—¡Standish Treadwell! —gritó el señor Gunnell de nuevo, con la cara roja. Los ojos se le saltaban de las órbitas y las dos venillas que terminaban en aquel engorroso tupé pulsaban en sus sienes.
Salté de detrás del banco y me planté delante de él. Me sangraba la nariz y tenía un ojo entornado que no conseguía abrir de ninguna manera. El señor Gunnell llevaba la palmeta en la mano, venga a darse golpecitos con ella, tac, tac, tac, la lengua asomando por su malévola boquita. De pronto tuve una especie de revelación. Yo era más alto que él. Vi sus brazos engrasados ya, dispuestos para la paliza. Vi que, lo quisiera o no, el señor Gunnell se vería obligado a levantar la vista hacia mí. Lo mismo que la había tenido que levantar hacia Hector.
—No puede seguir pegándome —le dije—. Soy más alto que usted. Métase con alguien de su tamaño.
La clase entera nos observaba, estupefacta. Aparte de Hector, nadie, pero nadie de nadie, ni siquiera el delegado jefe de la escuela, le replicaba nunca a un profesor.
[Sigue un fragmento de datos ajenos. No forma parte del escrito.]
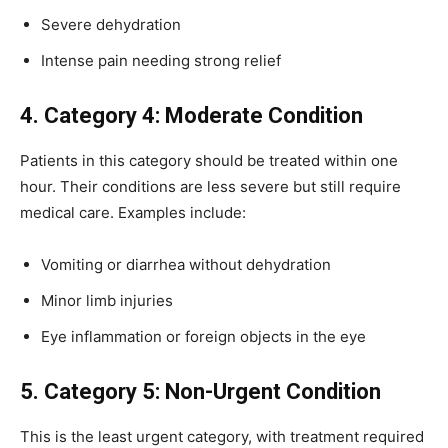
Severe dehydration
Intense pain needing strong relief
4. Category 4: Moderate Condition
Patients in this category should be treated within one
hour. Their conditions are less severe but still require
medical care. Examples include:
Vomiting or diarrhea without dehydration
Minor limb injuries
Eye inflammation or foreign objects in the eye
5. Category 5: Non-Urgent Condition
This is the least urgent category, with treatment required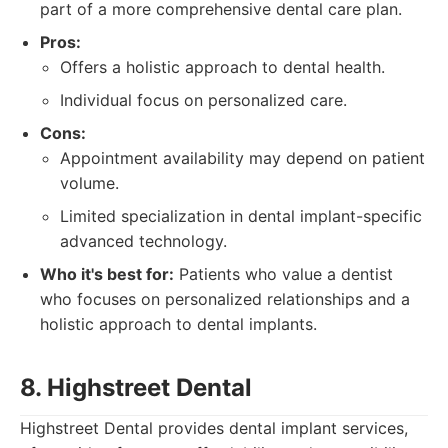
part of a more comprehensive dental care plan.
Pros:
Offers a holistic approach to dental health.
Individual focus on personalized care.
Cons:
Appointment availability may depend on patient
volume.
Limited specialization in dental implant-specific
advanced technology.
Who it's best for:
Patients who value a dentist
who focuses on personalized relationships and a
holistic approach to dental implants.
8. Highstreet Dental
Highstreet Dental provides dental implant services,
El engranaje cerebral del señor Gunnell se puso en marcha visiblemente.
—Treadwell, llevas los cordones de los zapatos desatados.
Me agaché, escondiendo los puños, y sentí el palmetazo en la espalda. Miré de refilón hacia arriba, vi aquel mentón que sobresalía y, sin pararme un segundo a pensarlo, me incorporé de un salto de manera que mi cabeza impactara con toda la fuerza posible contra su mandíbula. Oí con placer el sonido de sus dientes chocando unos con otros y a continuación alcé el brazo a modo de saludo, propulsándolo con toda la fuerza que pude para que se le estampara en todo el pecho. El señor Gunnell dio un traspié y su tupé saltó de la trampa como un conejo sin vida y fue a caer abruptamente sobre el asfalto.
La clase entera rompió a reír, incluido Hans Fielder, pero era el Pequeño Eric, el de los pantalones cortos y pelo rubio teñido, el que reía con más ganas. No podía contener la risa, y aún mucho menos al ver que el señor Gunnell daba otro paso en falso hacia atrás y pisaba sin darse cuenta su tupé.